» **Job**
Work out how many of the rows below contain the string "Lawyers", matching case exactly, and reply with only that number.

- Opening Delimiter -

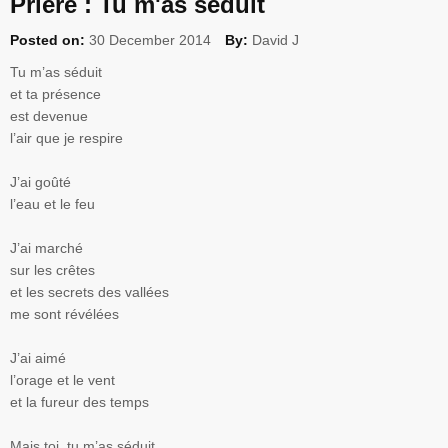
Prière : Tu m'as séduit
Posted on:
30 December 2014
By:
David J
Tu m’as séduit
et ta présence
est devenue
l’air que je respire
J’ai goûté
l’eau et le feu
J’ai marché
sur les crêtes
et les secrets des vallées
me sont révélées
J’ai aimé
l’orage et le vent
et la fureur des temps
Mais toi, tu m’as séduit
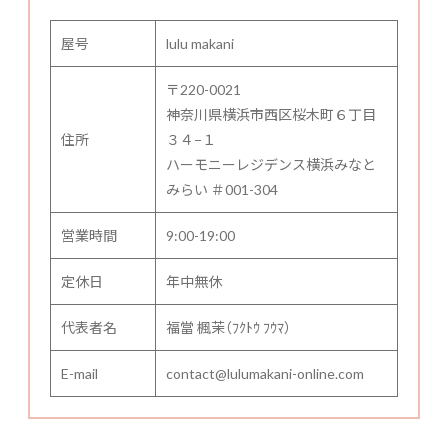
屋号
lulu makani
〒220-0021
神奈川県横浜市西区桜木町６丁目
住所
３４−１
ハーモニーレジデンス横浜みなと
みらい ＃001-304
営業時間
9:00-19:00
定休日
年中無休
代表者名
福當 楓茉（ﾌｸﾄｳ ﾌｳﾏ）
E-mail
contact@lulumakani-online.com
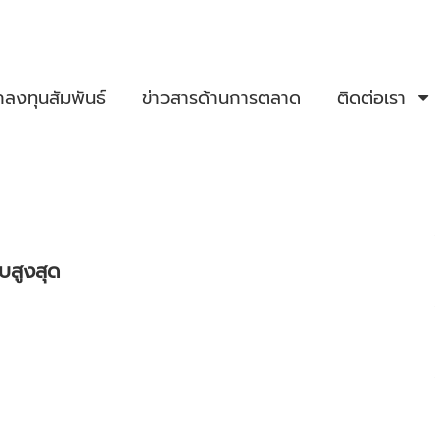
กลงทุนสัมพันธ์
ข่าวสารด้านการตลาด
ติดต่อเรา
ับสูงสุด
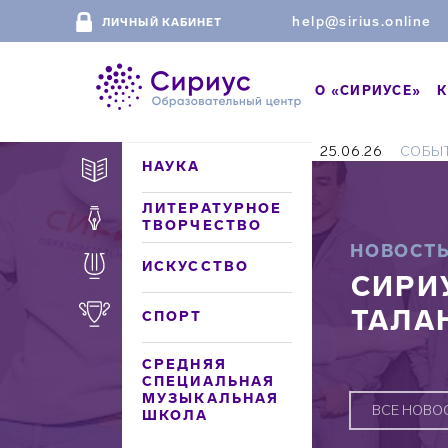
help@sirius.online
ЛИЧНЫЙ КАБИНЕТ
О «СИРИУСЕ»
К
25.06.26
СОБЫ
НАУКА
ЛИТЕРАТУРНОЕ
ТВОРЧЕСТВО
НОВОСТ
ИСКУССТВО
СИРИ
ТАЛА
СПОРТ
СРЕДНЯЯ
СПЕЦИАЛЬНАЯ
МУЗЫКАЛЬНАЯ
ВСЕ НОВО
ШКОЛА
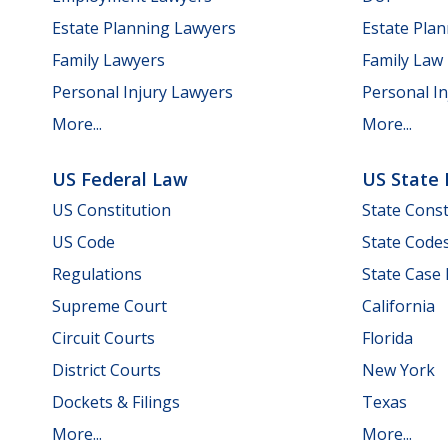
Estate Planning Lawyers
Estate Pla
Family Lawyers
Family Law
Personal Injury Lawyers
Personal In
More...
More...
US Federal Law
US State
US Constitution
State Const
US Code
State Code
Regulations
State Case
Supreme Court
California
Circuit Courts
Florida
District Courts
New York
Dockets & Filings
Texas
More...
More...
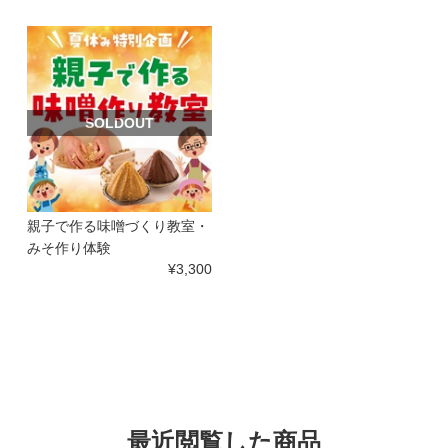
SOLDOUT
親子で作る味噌づくり教室・
みそ作り体験
¥3,300
最近閲覧した商品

- Closing Delimiter -

» **Final answer**
3